• _Assignment_
On how many lines of the data below does the word "kampanye" appear? Reply with the number only.

• _Information provided_
☆ ☆ ☆ ☆

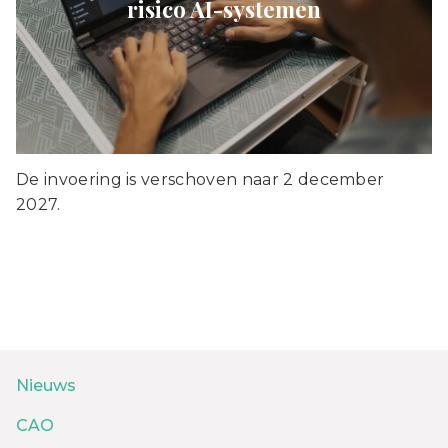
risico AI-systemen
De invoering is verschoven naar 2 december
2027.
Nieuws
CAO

☆ ☆ ☆ ☆

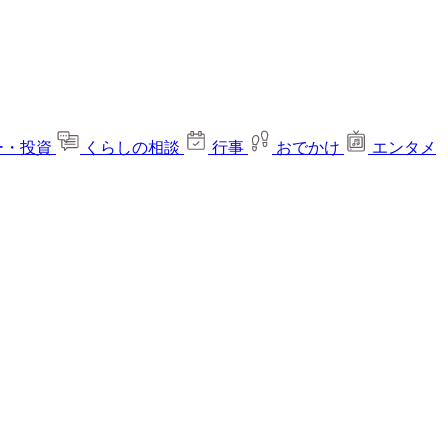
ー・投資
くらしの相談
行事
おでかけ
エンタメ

☆ ☆ ☆ ☆

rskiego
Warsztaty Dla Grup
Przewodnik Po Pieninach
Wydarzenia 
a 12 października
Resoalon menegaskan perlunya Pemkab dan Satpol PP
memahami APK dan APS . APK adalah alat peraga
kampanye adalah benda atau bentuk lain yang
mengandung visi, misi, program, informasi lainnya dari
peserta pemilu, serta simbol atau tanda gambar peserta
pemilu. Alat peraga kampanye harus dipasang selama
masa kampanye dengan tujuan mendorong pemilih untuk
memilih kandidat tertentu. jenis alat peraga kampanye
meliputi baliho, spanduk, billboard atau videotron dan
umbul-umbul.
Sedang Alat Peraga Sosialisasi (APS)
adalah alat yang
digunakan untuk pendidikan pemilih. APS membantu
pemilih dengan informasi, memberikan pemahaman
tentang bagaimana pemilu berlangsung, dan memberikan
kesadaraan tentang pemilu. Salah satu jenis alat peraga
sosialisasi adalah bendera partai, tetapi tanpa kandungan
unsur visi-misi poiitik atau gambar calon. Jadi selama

☆ ☆ ☆ ☆

• _Problem solution_
4